All these elements make the early portions of Detective Pikachu a delightful parody of the noir genre. Just like the greatest parodies of all time, there's a genuine affection for these stories and their plot beats that elevates this part of the movie. The heartfelt emotions in neon light work because they fit with the tone of the story, which the film is smart and self-aware enough to recognize. But for some reason, the film decides to abandon that approach in the second act.
Going Big For No Real Reason
Discovering that Henry Goodman may have left a lead before he disappeared, Tim, Pikachu, Lucy and her Psyduck head into the wilderness to find out more. While the initial investigation plays out with some noir moments, all of that drops away when it's revealed that Mewtwo has a major role to play in the mystery.
As soon as the scope of the film expands to accommodate this reveal, the noir aspects fall by the wayside. Tim and Lucy aren't on the hunt for clues anymore, they're running through a giant CGI forest morphing and moving around them. Even when pieces of the puzzle reveal themselves, it's often not through actual detective work, but instead by Mewtwo literally blasting memories into Pikachu's mind.

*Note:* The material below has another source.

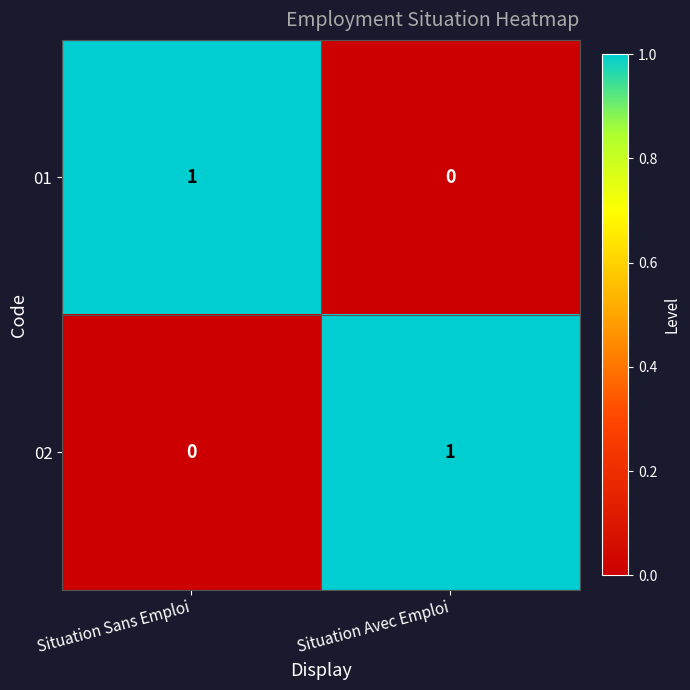

At which label does 02 reach its minimum?

Situation Sans Emploi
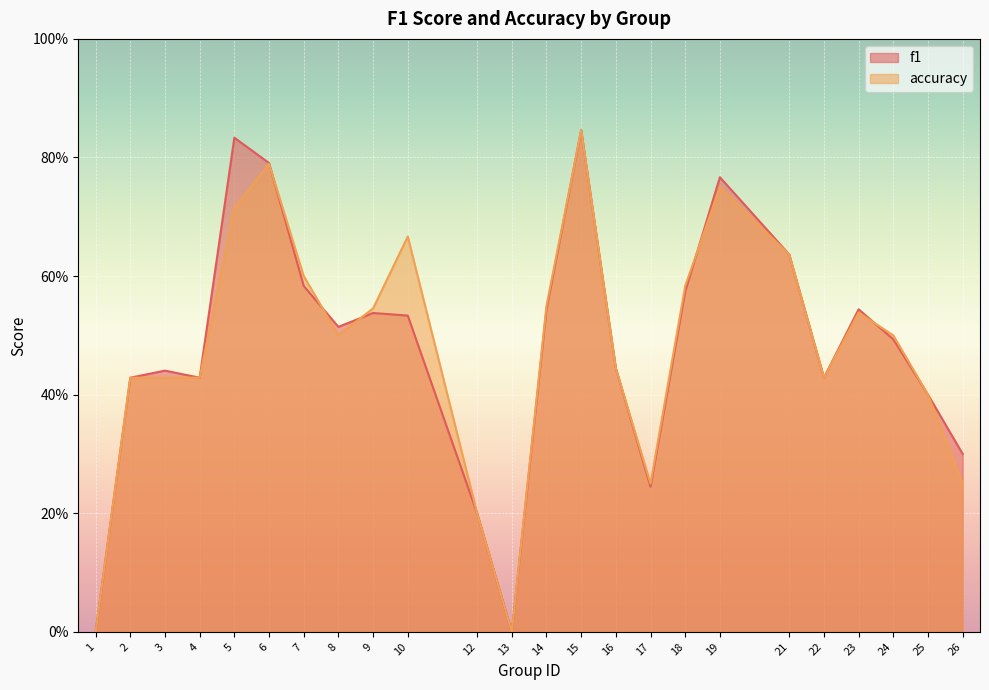

What is the sum of all accuracy values?

11.5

Detective Pikachu becomes a much more conventional film at this point, even as it becomes increasingly bizarre. The small clues that led to new enigmas in the first act are replaced by multiple convoluted exposition dumps in the third act. Character motivation is ignored in lieu of giant CGI battles. A mystery that initially seemed to focus on a son looking for his father turns into Bill Nighy using a mind control harness to swap bodies with a genetically enhanced super Pokemon. It just stops being a noir parody, despite the title.
Shoulda Stayed A Gumshoe
Detective Pikachu works, in large part, due to the world it constructs. Not just the wilderness where Pokemon operate as more intelligent animal life, but primarily in the bustling and authentic Ryme City. Seeing Pokemon in cage matches, navigating the docks and even just having them move around a truly urban environment feels wholly unique. For an example of a similar film that committed to the theme, look no further than Disney's Zootopia. That film similarly explores some surprisingly heavy topics while framing it around a noir for cuddly, cute critters. It recognizes the trappings of these stories and twists them without ever really breaking them.
The difference is that Zootopia knew to stay within the world it had created for itself. By losing track of itself and evolving into a different kind of movie, Detective Pikachu loses the strongest elements of the film.